Why these five tools and not others?

The suite covers CLI agent orchestrators: tools that decide which CLI agent runs each step and merge the work. Bernstein, Claude Squad, Conductor, Composio agent-orchestrator, and OpenCode each represent a distinct shape: deterministic Python scheduler, tmux supervisor, parallel desktop app, cloud-first orchestrator, single-session TUI. Adding a sixth would test the same shape twice.

How can I reproduce the results?

The benchmark harness wraps each tool with its documented invocation, runs the 10 tasks 3 times each against a fixed worker model, and writes a fresh data file. The seed prompts are hashed in the methodology block.
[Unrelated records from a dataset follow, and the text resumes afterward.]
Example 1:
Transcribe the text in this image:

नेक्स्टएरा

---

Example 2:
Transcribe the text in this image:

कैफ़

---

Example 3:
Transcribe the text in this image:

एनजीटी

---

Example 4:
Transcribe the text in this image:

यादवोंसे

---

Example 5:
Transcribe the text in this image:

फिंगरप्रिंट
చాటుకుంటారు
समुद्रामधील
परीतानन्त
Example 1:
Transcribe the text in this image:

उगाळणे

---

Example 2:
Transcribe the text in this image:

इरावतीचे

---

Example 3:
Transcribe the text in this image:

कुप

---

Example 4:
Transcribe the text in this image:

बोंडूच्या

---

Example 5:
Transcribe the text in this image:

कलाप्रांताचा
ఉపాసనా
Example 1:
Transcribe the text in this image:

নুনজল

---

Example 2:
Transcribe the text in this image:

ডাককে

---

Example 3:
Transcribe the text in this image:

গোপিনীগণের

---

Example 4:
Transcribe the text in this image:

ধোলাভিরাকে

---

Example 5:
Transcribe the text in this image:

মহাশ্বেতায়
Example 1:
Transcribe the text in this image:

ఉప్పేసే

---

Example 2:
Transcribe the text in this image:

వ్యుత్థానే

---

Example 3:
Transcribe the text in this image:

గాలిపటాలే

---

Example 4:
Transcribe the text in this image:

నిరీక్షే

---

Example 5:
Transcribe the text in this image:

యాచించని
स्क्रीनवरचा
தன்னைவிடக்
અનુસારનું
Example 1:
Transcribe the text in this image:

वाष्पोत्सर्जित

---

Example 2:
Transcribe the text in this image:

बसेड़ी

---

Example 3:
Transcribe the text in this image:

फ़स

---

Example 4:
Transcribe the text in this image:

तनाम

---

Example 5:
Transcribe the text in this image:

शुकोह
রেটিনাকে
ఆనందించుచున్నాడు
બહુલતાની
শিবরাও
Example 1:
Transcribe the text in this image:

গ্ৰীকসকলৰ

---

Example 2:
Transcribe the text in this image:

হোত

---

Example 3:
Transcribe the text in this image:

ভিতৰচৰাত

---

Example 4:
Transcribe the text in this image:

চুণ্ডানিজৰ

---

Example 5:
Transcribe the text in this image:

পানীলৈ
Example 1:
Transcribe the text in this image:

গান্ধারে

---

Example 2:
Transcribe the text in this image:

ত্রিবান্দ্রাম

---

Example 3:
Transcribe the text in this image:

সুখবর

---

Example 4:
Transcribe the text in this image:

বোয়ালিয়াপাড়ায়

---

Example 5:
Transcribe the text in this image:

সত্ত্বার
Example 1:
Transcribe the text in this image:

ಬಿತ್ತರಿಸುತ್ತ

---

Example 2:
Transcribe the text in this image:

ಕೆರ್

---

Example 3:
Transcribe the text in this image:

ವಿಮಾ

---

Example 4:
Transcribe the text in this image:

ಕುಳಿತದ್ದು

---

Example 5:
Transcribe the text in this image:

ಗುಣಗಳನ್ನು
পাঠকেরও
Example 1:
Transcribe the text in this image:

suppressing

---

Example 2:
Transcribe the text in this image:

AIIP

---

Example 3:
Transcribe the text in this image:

Total wall time on a 16-vCPU runner is roughly 4 hours, total model spend roughly USD 20.

How often is this refreshed?

Quarterly. The dated suite id keeps the URL stable while archived runs stay under /data/benchmarks/. If a tool ships a major version that materially changes its shape, the suite is refreshed mid-cycle and the changelog at the bottom of the page notes the bump.